Danny Gokey - My Best Days

Danny Gokey may have been somebody who was either liked or loathed on American Idol but he certainly has started off his country music career on the right foot with a hit title track. How does the rest of the album shake out? 

Coming into American Idol’s eighth season (2009), Danny Gokey was basically a blank-slate.  While he had been a youth pastor who occasionally sang in church, he didn’t really have any secular genre that felt like ‘home.’  From the moment that I heard him sing on Idol, I knew there were only two places for his talent to go after he finished his tenure on the talent contest.  Danny could choose to return to his gospel roots and record a Christian record or he could go the secular route and sign a record deal with a country music label.  After finishing third behind Kris Allen and Adam Lambert, Danny Gokey chose to go the secular route and quickly secured a recording deal with 19 Entertainment’s partner Sony Music. 

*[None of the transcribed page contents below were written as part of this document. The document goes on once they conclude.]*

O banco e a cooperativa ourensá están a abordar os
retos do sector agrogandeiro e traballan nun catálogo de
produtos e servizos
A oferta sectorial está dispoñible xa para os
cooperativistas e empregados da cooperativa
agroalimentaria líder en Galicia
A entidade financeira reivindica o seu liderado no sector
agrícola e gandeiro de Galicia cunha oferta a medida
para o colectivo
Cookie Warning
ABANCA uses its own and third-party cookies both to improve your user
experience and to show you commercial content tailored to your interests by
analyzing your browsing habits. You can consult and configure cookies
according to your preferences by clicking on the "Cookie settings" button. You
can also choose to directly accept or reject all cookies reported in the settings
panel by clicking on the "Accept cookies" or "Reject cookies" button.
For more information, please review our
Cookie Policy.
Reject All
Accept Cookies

Recording under the RCA imprint, Danny actually has chosen to record songs that straddle the CCM and country lines and while many of the songs have tasty melodies, it is the lyrics that draw the listener in.  While the CCM-ish production from Mark Bright might be a cause for concern among traditionalist or even country-pop fans, it’s not as if this is unexpected from the widower who was inspired to try out for Idol as a tribute to his departed wife Sohpia.  The record kicks off with the optimistic “My Best Days Are Ahead Of Me,” the song from which My Best Days obviously comes from.  The single, which is in the lower 30s on the chart the week of the album’s release, might be the perfect bridge into Danny’s version of country music as he sings lyrics about being ‘old enough to look back on past mistakes, young enough to still follow dreams,’ and wise enough that even though things may have gone the wrong way in the past, that his best days are still in front of him and not behind him.  It’s an optimistic viewpoint and one that aligns nicely with Gokey’s proclaimed ‘positive message’ music mantra.  Kara DioGuardi co-wrote “I Still Believe” with songwriter Busbee and it seems as if it were written explicitly for Gokey himself as it finds Gokey singing about his belief in God despite all some evidence to the contrary.  Even if not released to mainstream country radio, the soulful crooner might find himself with a CCM or inspirational country chart hit, something that can also be said about the nice spiritual track from Lady Antebellum’s Charles Kelley and Dave Haywood and top songwriter Tom Douglas, “It’s Only.” 

While primarily a mid-tempo contemporary country music affair, there are a couple of tracks on the record where Danny Gokey’s pliable voice is able to soar and one of those is the funky Billy Simon, Jimmy Lee Sloas and Ron Hemby co-write.  “Get Away.”  It’s a bluesy track about a man who is finally at his wits end so he decides that he’s gotta get away from what is causing him to be in a rut.  Another song that fits the up-tempo mantra from Gokey is “Like It’s A Bad Thing.” While the lyrics might be a little ‘cliché filled,’ the songs melody perfectly accentuates the song.  “Crazy On Ya” is another ‘tempo’ song that helps guide the album along.

There are a couple of songs that feel like they’re the touchstones of the album (outside the title track) and they are the Jeffrey Steele and Marv Green co-write “Tiny Life,” and the final two tracks on the album, “Be Somebody” and “I Will Not Say Goodbye.”  The first song recalls the pace of “What Hurts The Most” lyrically with a relaxed melody that seems to get better and better with each successive listen.  There’s a nice guitar solo (by Tom Bukovac) on the track while “Be Somebody” comes from bluesy country artist Joanna Cotten, Texas artist Adam Hood and hit songwriter Greg Barnhill.  The song is a funky, bluesy slice of uptempo country pop (a banjo guides the way) but the lyrics really do tell a story about the nature of humans to want to be ‘somebody.’  The last track on the album is also the most obvious song that references the loss of Danny Gokey’s wife.  Lari White, Chuck Cannon and Vicky McGeehee co-wrote the song and it also is the most ‘passionate’ sounding track on the record.

In the end what every artist’s career comes down to is the strength of the songs they sing.  They not only have to believe the songs they are singing but it also helps to have somewhat lived them.  On My Best Days it sure feels like Danny Gokey has gotten himself a strong set of songs that find him in strong voice.  Yes, this record straddles the line between CCM and Contemporary country music but that doesn’t make it a bad record.  In fact, it’s what makes My Best Days a good record and the exact record I expected him to make after watching him do so well on American Idol.